Gracias a esos avisos, sabemos que quedaba entre las esquinas de Altagracia y las monjas dominicas. Nos enteramos, además, que no sólo lavaba sino que almidonaba y planchaba las piezas, pero advertía que el almidonado y planchado eran opcional. El cliente pagaba el precio del jabón y almidón al momento de entregar la ropa sucia, y el valor del lavado al recibirla limpia.

Un atractivo adicional del aviso que publicaba Petronila Ibarra se recogía en las ventajas obtenidas por los clientes que contrataban su servicio. Primero, garantizaba ropa "perfectamente preparada". En segundo lugar, aseguraba al cliente que recibiría la ropa "con exactitud todos los sábados". La tercera bondad de su servicio al vapor era "que la ropa, no siendo maltratada, dura cuando menos tres veces más que la ropa batida sobre las piedras". La cuarta garantía de su idoneidad consistía en que si se perdía alguna pieza, la pagaba inmediatamente. El quinto argumento no podía ser más peculiar: prometía que las piezas que le confiaban no serían usadas ni alquiladas en su establecimiento. Finalmente, y en atención al deseo del público, "no se revuelve en el lavado la ropa de una casa con la de otras, puesto que cada una se lava por separado".

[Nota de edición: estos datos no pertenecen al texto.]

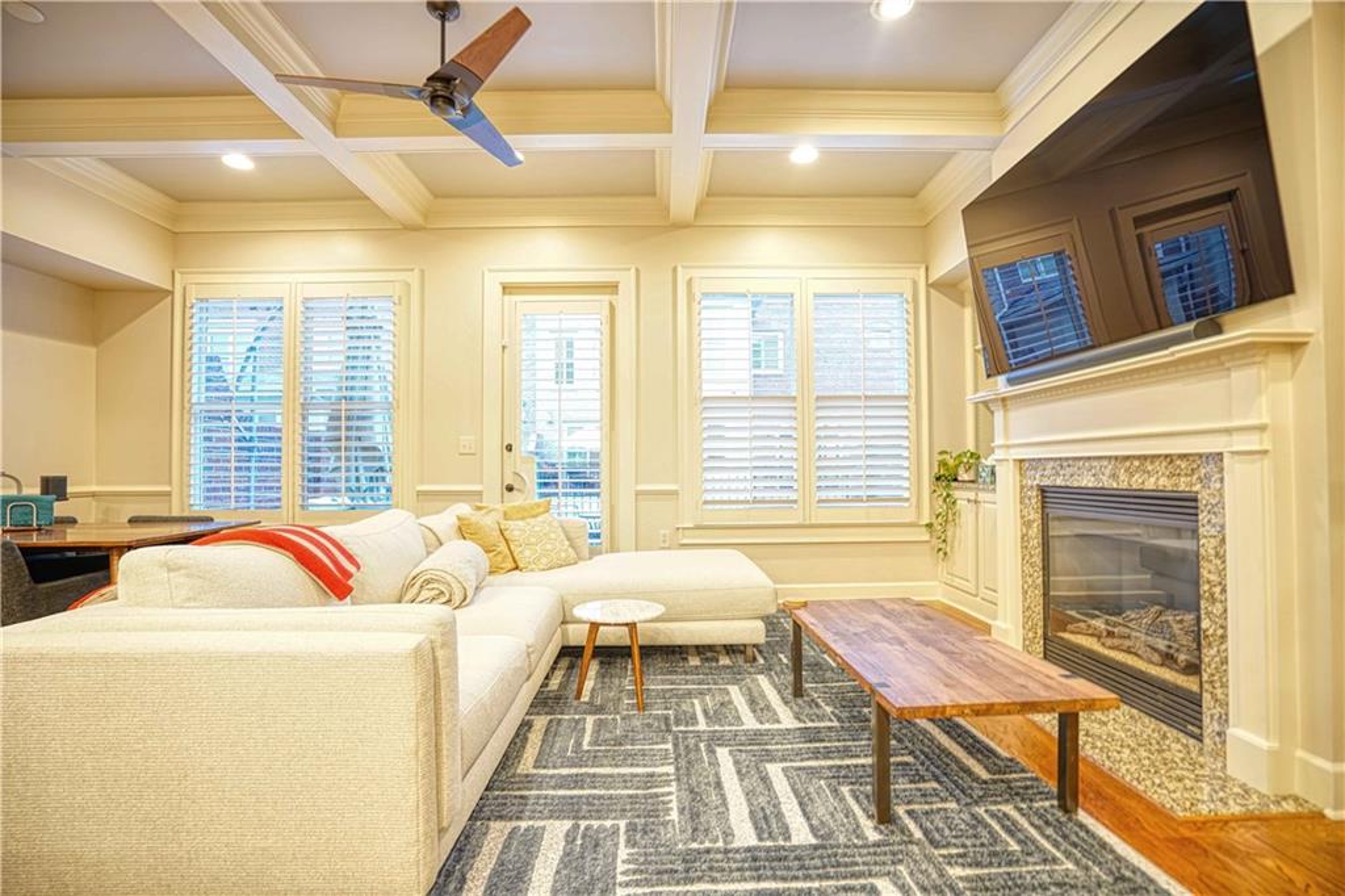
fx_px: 598
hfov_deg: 96.8
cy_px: 448
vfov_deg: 73.7
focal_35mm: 16
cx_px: 672
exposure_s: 1.3
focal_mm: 16
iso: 100
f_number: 4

Para mayor satisfacción de la clientela, la empresa se hacía cargo de buscar la ropa sucia en las casas y de llevarla limpia. Pero advertía que si el despacho no estaba listo para cuando se iba a buscar, los interesados tendrían que remitirlo al establecimiento. Y, en este punto, remataba con esta precisión: "porque la empresa no puede invertir el tiempo en viajes inútiles". La última aclaratoria del aviso salía de boca de una auténtica mujer de negocios: "La dueña de la empresa no se hace responsable de la ropa ni de los reales entregados a personas que no pertenezcan al establecimiento".